Given entries >>
________________________

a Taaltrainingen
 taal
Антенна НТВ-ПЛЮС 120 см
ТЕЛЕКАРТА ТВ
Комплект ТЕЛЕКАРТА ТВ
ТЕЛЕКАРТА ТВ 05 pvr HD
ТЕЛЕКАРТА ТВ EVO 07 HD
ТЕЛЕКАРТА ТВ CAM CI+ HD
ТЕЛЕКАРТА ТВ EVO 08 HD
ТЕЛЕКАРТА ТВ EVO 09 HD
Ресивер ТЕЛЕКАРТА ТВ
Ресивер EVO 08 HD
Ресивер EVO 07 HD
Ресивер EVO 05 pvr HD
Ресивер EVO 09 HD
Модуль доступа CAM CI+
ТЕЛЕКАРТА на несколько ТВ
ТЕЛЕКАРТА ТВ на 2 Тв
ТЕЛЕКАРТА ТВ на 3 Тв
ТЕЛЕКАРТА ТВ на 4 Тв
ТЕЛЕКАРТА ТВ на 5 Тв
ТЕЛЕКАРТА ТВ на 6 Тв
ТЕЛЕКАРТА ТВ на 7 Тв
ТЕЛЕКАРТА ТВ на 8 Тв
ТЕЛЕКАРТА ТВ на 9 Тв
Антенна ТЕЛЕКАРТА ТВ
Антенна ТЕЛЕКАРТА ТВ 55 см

________________________

Exercise description >> Rewrite the records above, replacing every "Ресивер" with "Приемник" and keeping everything else the same.

Your solution >>
a Taaltrainingen
 taal
Антенна НТВ-ПЛЮС 120 см
ТЕЛЕКАРТА ТВ
Комплект ТЕЛЕКАРТА ТВ
ТЕЛЕКАРТА ТВ 05 pvr HD
ТЕЛЕКАРТА ТВ EVO 07 HD
ТЕЛЕКАРТА ТВ CAM CI+ HD
ТЕЛЕКАРТА ТВ EVO 08 HD
ТЕЛЕКАРТА ТВ EVO 09 HD
Приемник ТЕЛЕКАРТА ТВ
Приемник EVO 08 HD
Приемник EVO 07 HD
Приемник EVO 05 pvr HD
Приемник EVO 09 HD
Модуль доступа CAM CI+
ТЕЛЕКАРТА на несколько ТВ
ТЕЛЕКАРТА ТВ на 2 Тв
ТЕЛЕКАРТА ТВ на 3 Тв
ТЕЛЕКАРТА ТВ на 4 Тв
ТЕЛЕКАРТА ТВ на 5 Тв
ТЕЛЕКАРТА ТВ на 6 Тв
ТЕЛЕКАРТА ТВ на 7 Тв
ТЕЛЕКАРТА ТВ на 8 Тв
ТЕЛЕКАРТА ТВ на 9 Тв
Антенна ТЕЛЕКАРТА ТВ
Антенна ТЕЛЕКАРТА ТВ 55 см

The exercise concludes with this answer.